# graphics card



## Anonymous (Oct 8, 2010)

Hi!

I have ATI Radeon 9000 and I like to change with nvidia card. My computer is old about eight years and I look for something not expensive and I found
EVGA GeForce 6200 Video Card - 512MB DDR2, AGP 8x, DVI, VGA, TV Out, Video Card

Does anyone has experience with this card, please?

Thanks in advance.

Mitja
-----
http://starikarp.redbubble.com


----------



## Speedy (Oct 8, 2010)

What you want this card to do. There are some nVidia cards that can do hardware MPEG-4 decoding, for instance. If you want to get load off your CPU while watching movies you may consider one of those.


----------



## Anonymous (Oct 8, 2010)

Speedy said:
			
		

> What you want this card to do. There are some nVidia cards that can do hardware MPEG-4 decoding, for instance. If you want to get load off your CPU while watching movies you may consider one of those.



I use GIMP, Inkscape..., Mplayer on KDE 4.5.2 now and my ATI is not so good anymore. I red that is nvidia much better and the card which I asked for is about 50$. I don't want to spend a lot of money and my motherboard is also not so new.
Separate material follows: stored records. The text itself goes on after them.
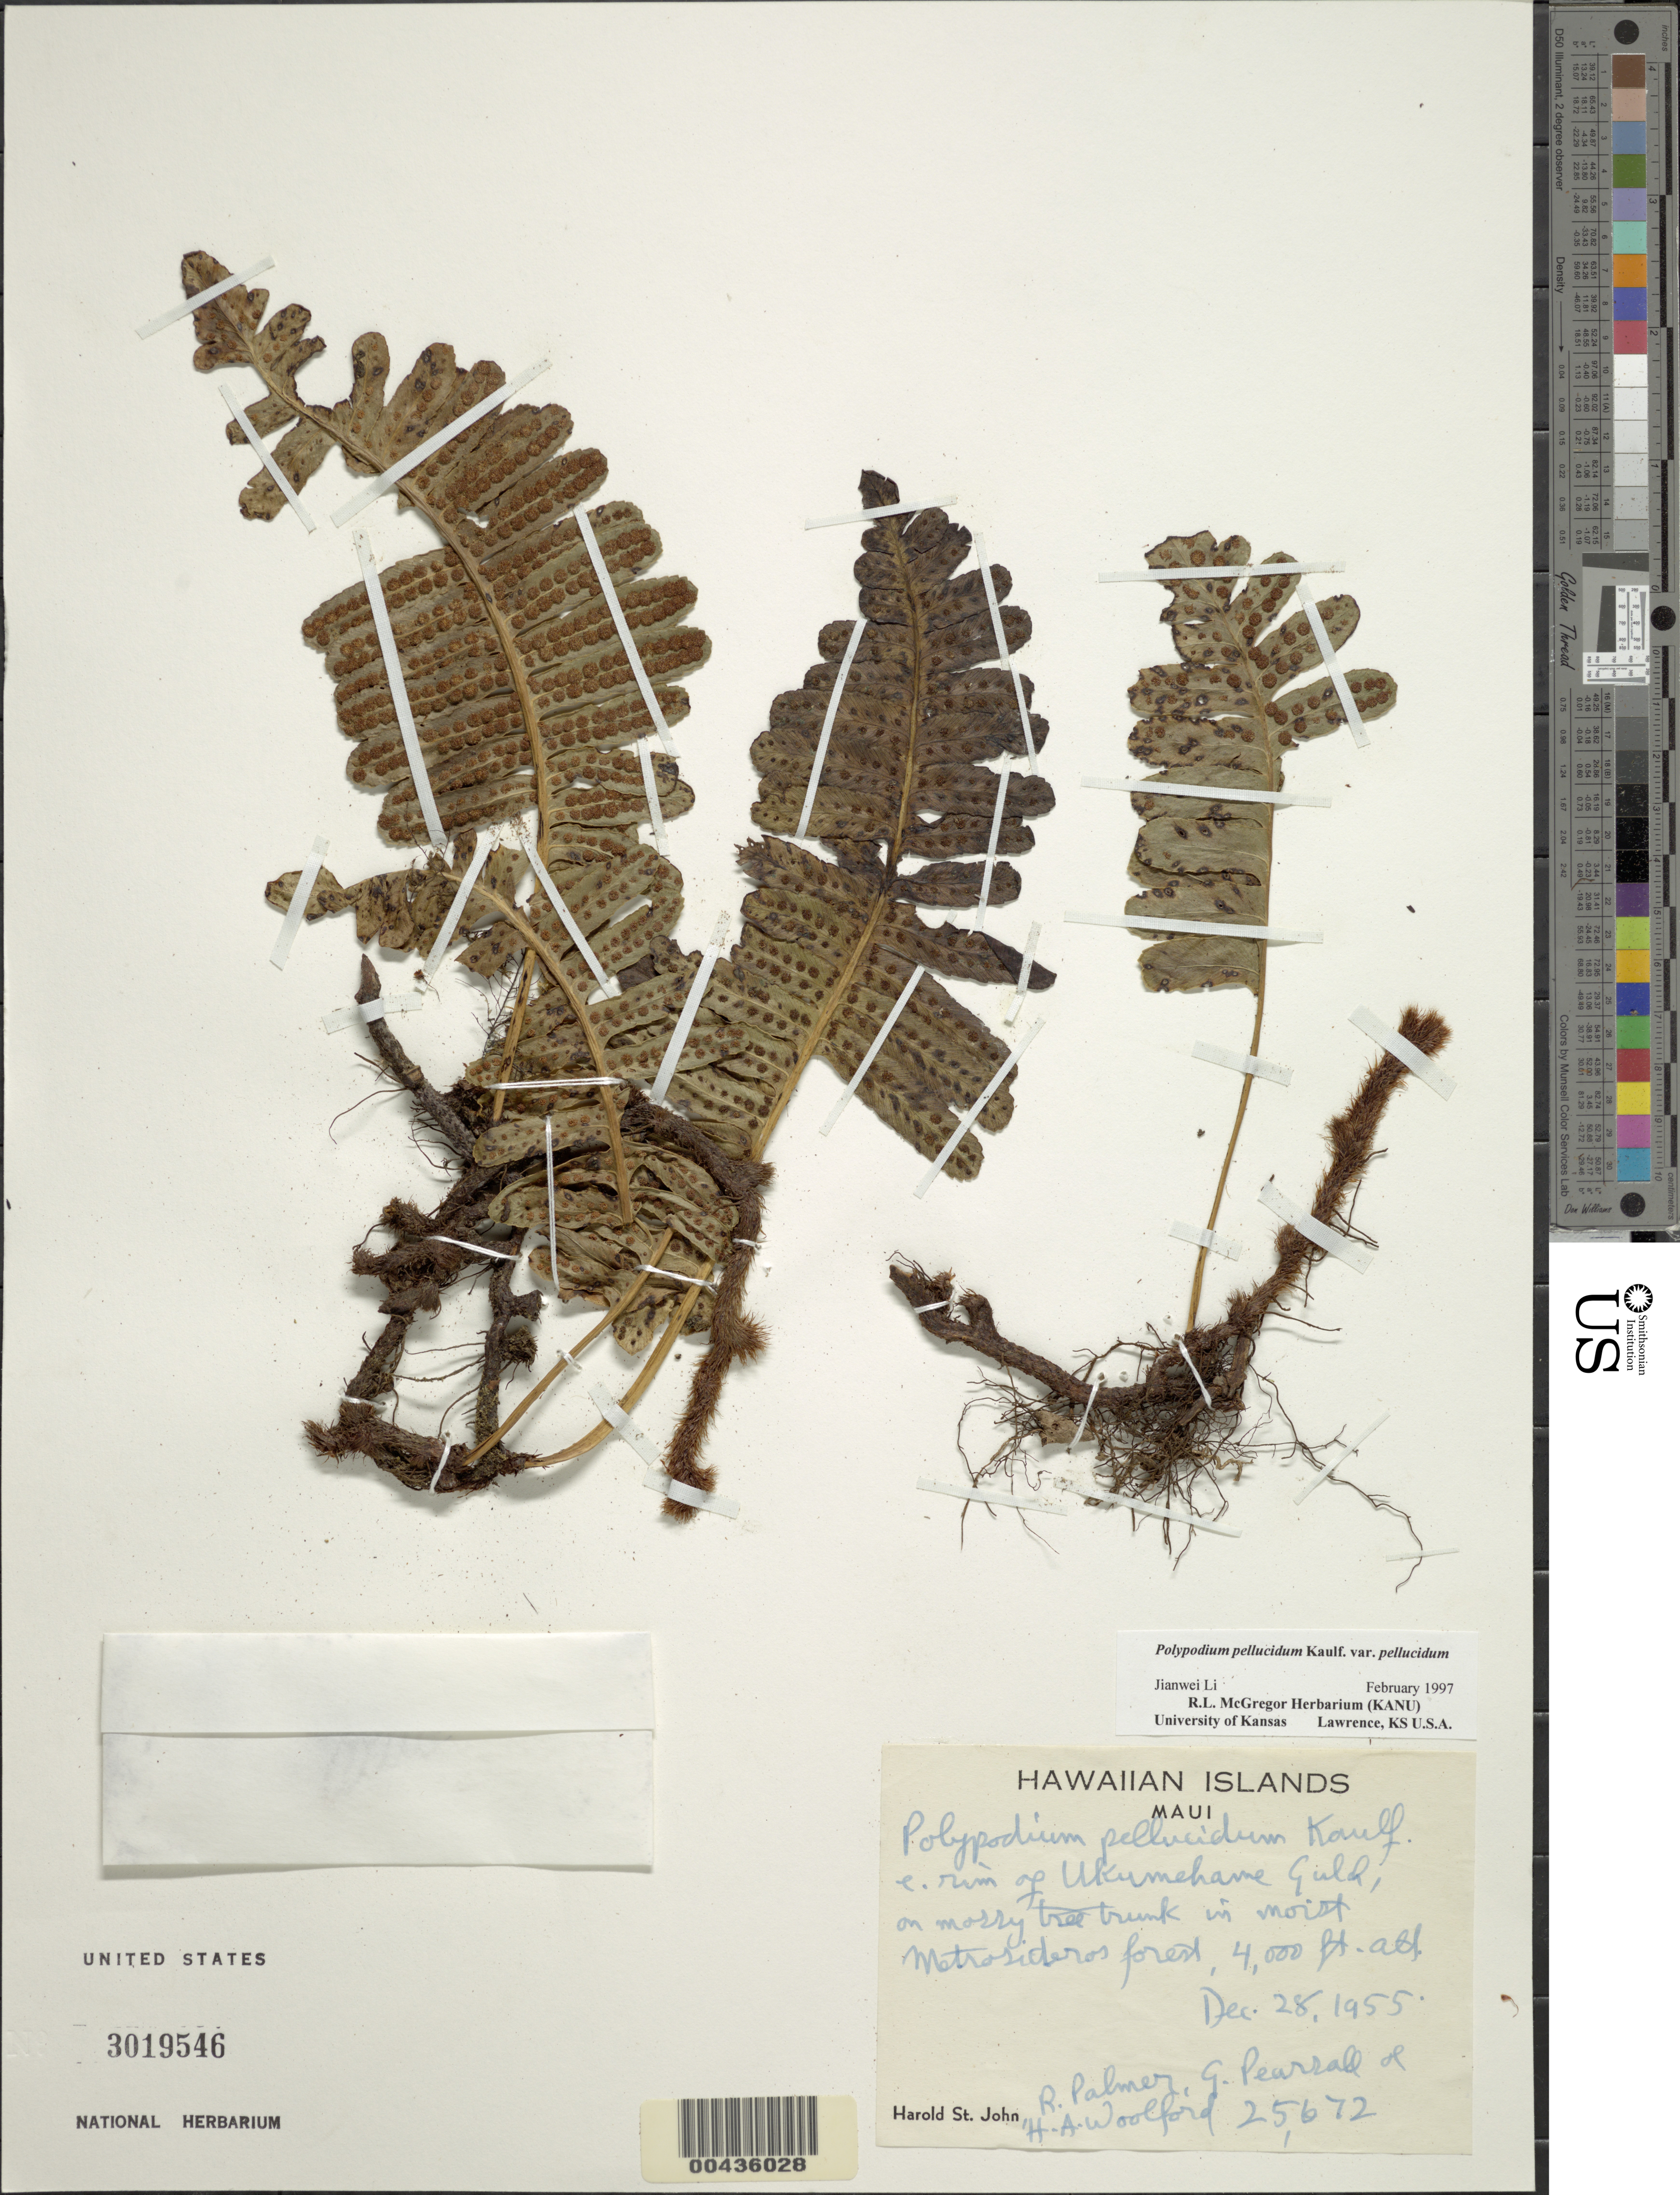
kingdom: Plantae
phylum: Tracheophyta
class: Polypodiopsida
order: Polypodiales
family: Polypodiaceae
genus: Polypodium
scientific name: Polypodium pellucidum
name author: Kaulf.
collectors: H. St. John, R. Palmer, G. Pearrall & H. Woolford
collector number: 25672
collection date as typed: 28 Dec 1955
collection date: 1955-12-28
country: United States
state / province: Hawaii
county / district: Maui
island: Maui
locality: E rim of Ukumehame Gulch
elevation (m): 1219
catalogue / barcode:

I have ASUS P4P800.


----------



## Speedy (Oct 8, 2010)

nVidia cards, features ( <- PDF file )
I downloaded this from nVidia site when I was shopping for a graphics card, don't remember where exactly I downloaded it from, but I still have a copy in my router.


----------



## Anonymous (Oct 9, 2010)

Speedy said:
			
		

> nVidia cards, features ( <- PDF file )
> I downloaded this from nVidia site when I was shopping for a graphics card, don't remember where exactly I downloaded it from, but I still have a copy in my router.



Thank you very much.
It is so difficult to find agp card. Which one is good for your opinion, please?


----------



## ahavatar (Oct 14, 2010)

lumiwa said:
			
		

> Thank you very much.
> It is so difficult to find agp card. Which one is good for your opinion, please?



The best AGP Nvidia card is used 7600GT GDDR3. Look for them on ebay.


----------



## Anonymous (Oct 14, 2010)

ahavatar said:
			
		

> The best AGP Nvidia card is used 7600GT GDDR3. Look for them on ebay.



Thank you very much. I will look... I am looking for ATI Radeon HD AGP also and I am not sure yet.


----------